Input below:

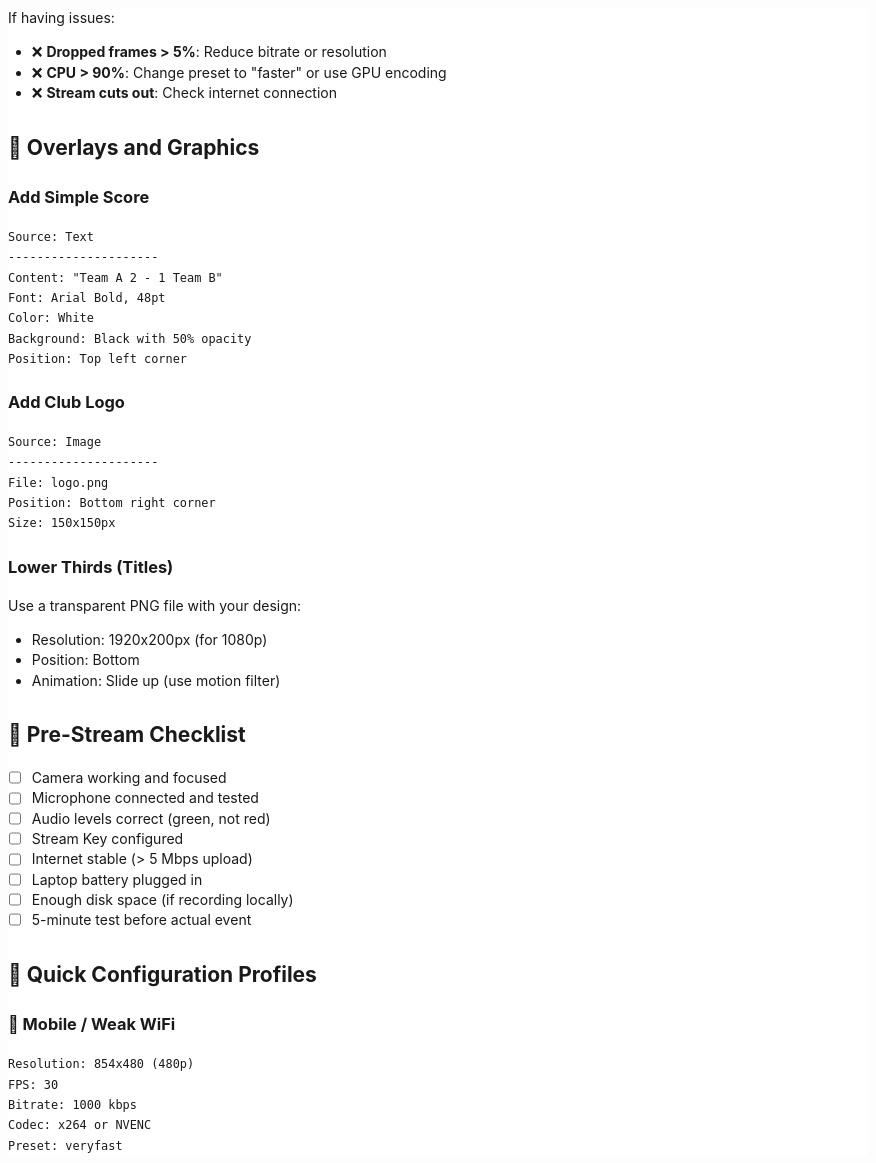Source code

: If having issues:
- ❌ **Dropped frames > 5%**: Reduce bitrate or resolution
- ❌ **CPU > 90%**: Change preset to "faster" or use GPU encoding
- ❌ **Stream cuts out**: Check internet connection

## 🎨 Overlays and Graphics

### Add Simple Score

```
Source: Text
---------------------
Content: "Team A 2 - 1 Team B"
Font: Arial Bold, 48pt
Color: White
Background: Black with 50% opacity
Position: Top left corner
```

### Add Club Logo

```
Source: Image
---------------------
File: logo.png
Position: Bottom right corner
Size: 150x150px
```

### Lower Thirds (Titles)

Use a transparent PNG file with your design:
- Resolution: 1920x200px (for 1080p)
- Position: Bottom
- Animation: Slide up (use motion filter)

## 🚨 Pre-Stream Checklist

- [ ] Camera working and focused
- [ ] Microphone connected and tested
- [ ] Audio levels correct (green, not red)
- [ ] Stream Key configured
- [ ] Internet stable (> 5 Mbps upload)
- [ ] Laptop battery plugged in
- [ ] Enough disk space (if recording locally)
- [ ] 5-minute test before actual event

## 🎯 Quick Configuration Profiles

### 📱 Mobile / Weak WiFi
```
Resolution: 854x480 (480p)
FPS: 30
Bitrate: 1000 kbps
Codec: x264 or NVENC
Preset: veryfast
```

End of Input.

## Exercise brief
When a line of the entries above contains the word "Position", include it in a tally, then give that tally alone.

## Exercise solution
3